Reproduce the data below word for word, starting at its first line and ending at the line containing "scientific name: Umbilicus rupestris", with both ends included.

**Collected data:**

§ §

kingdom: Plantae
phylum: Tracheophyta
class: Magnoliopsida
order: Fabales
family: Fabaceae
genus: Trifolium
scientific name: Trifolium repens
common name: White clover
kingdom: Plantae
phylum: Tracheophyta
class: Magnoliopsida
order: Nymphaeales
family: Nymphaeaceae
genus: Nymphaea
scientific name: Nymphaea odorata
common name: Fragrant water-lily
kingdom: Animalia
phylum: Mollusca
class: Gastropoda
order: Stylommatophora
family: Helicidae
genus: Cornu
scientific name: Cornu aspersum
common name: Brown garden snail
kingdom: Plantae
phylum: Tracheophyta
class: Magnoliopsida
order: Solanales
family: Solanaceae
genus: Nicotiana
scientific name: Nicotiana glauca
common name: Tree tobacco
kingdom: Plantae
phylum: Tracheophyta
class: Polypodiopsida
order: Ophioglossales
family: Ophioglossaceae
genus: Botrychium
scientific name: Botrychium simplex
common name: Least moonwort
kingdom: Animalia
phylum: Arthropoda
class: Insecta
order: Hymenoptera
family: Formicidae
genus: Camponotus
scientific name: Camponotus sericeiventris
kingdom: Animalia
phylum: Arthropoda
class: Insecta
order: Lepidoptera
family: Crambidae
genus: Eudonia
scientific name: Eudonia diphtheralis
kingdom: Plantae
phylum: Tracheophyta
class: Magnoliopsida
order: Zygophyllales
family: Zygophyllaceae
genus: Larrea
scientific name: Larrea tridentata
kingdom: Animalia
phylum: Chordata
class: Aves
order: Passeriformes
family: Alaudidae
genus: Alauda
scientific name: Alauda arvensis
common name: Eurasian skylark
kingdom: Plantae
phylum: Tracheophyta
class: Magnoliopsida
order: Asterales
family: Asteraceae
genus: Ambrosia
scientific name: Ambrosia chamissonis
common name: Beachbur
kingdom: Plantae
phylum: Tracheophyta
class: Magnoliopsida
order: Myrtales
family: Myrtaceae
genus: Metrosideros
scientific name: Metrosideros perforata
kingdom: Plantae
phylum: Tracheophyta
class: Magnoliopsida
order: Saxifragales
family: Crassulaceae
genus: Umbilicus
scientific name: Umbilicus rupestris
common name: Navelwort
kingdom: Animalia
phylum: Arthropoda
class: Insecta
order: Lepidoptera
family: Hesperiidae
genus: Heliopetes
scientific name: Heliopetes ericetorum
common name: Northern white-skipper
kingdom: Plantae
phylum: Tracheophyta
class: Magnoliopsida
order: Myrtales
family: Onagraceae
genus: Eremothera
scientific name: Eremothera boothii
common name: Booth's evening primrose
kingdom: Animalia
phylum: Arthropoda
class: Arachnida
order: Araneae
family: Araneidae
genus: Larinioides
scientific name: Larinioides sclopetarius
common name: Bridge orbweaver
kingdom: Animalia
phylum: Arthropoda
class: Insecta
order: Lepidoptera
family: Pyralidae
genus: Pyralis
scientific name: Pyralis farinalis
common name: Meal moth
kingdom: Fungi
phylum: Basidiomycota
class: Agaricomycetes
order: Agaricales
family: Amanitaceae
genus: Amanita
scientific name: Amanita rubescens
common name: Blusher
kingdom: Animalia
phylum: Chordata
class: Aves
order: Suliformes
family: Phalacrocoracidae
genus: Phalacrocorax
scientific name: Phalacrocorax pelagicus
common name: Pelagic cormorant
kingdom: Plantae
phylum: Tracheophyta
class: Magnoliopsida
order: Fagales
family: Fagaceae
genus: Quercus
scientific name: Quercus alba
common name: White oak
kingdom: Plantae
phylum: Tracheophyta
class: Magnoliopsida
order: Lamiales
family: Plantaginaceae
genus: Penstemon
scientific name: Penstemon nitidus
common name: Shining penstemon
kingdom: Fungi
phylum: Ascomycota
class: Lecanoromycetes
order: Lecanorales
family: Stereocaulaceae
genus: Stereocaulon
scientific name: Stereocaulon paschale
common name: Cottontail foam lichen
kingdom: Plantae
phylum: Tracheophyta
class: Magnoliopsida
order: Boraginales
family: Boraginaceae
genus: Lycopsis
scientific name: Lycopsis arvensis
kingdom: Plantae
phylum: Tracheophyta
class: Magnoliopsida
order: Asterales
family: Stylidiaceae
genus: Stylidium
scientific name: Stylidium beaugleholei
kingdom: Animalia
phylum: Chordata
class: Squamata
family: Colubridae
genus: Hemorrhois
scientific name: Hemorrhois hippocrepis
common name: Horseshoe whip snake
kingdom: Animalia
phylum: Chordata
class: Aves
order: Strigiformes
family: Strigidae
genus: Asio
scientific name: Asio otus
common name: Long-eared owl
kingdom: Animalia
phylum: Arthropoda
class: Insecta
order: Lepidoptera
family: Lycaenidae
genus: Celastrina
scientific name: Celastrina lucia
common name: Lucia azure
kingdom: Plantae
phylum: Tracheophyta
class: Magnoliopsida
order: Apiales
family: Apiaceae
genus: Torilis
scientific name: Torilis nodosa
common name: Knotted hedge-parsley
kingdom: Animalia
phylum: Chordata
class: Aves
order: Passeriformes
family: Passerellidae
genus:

§ §

**SOLUTION FOR THIS TASK:**
kingdom: Plantae
phylum: Tracheophyta
class: Magnoliopsida
order: Fabales
family: Fabaceae
genus: Trifolium
scientific name: Trifolium repens
common name: White clover
kingdom: Plantae
phylum: Tracheophyta
class: Magnoliopsida
order: Nymphaeales
family: Nymphaeaceae
genus: Nymphaea
scientific name: Nymphaea odorata
common name: Fragrant water-lily
kingdom: Animalia
phylum: Mollusca
class: Gastropoda
order: Stylommatophora
family: Helicidae
genus: Cornu
scientific name: Cornu aspersum
common name: Brown garden snail
kingdom: Plantae
phylum: Tracheophyta
class: Magnoliopsida
order: Solanales
family: Solanaceae
genus: Nicotiana
scientific name: Nicotiana glauca
common name: Tree tobacco
kingdom: Plantae
phylum: Tracheophyta
class: Polypodiopsida
order: Ophioglossales
family: Ophioglossaceae
genus: Botrychium
scientific name: Botrychium simplex
common name: Least moonwort
kingdom: Animalia
phylum: Arthropoda
class: Insecta
order: Hymenoptera
family: Formicidae
genus: Camponotus
scientific name: Camponotus sericeiventris
kingdom: Animalia
phylum: Arthropoda
class: Insecta
order: Lepidoptera
family: Crambidae
genus: Eudonia
scientific name: Eudonia diphtheralis
kingdom: Plantae
phylum: Tracheophyta
class: Magnoliopsida
order: Zygophyllales
family: Zygophyllaceae
genus: Larrea
scientific name: Larrea tridentata
kingdom: Animalia
phylum: Chordata
class: Aves
order: Passeriformes
family: Alaudidae
genus: Alauda
scientific name: Alauda arvensis
common name: Eurasian skylark
kingdom: Plantae
phylum: Tracheophyta
class: Magnoliopsida
order: Asterales
family: Asteraceae
genus: Ambrosia
scientific name: Ambrosia chamissonis
common name: Beachbur
kingdom: Plantae
phylum: Tracheophyta
class: Magnoliopsida
order: Myrtales
family: Myrtaceae
genus: Metrosideros
scientific name: Metrosideros perforata
kingdom: Plantae
phylum: Tracheophyta
class: Magnoliopsida
order: Saxifragales
family: Crassulaceae
genus: Umbilicus
scientific name: Umbilicus rupestris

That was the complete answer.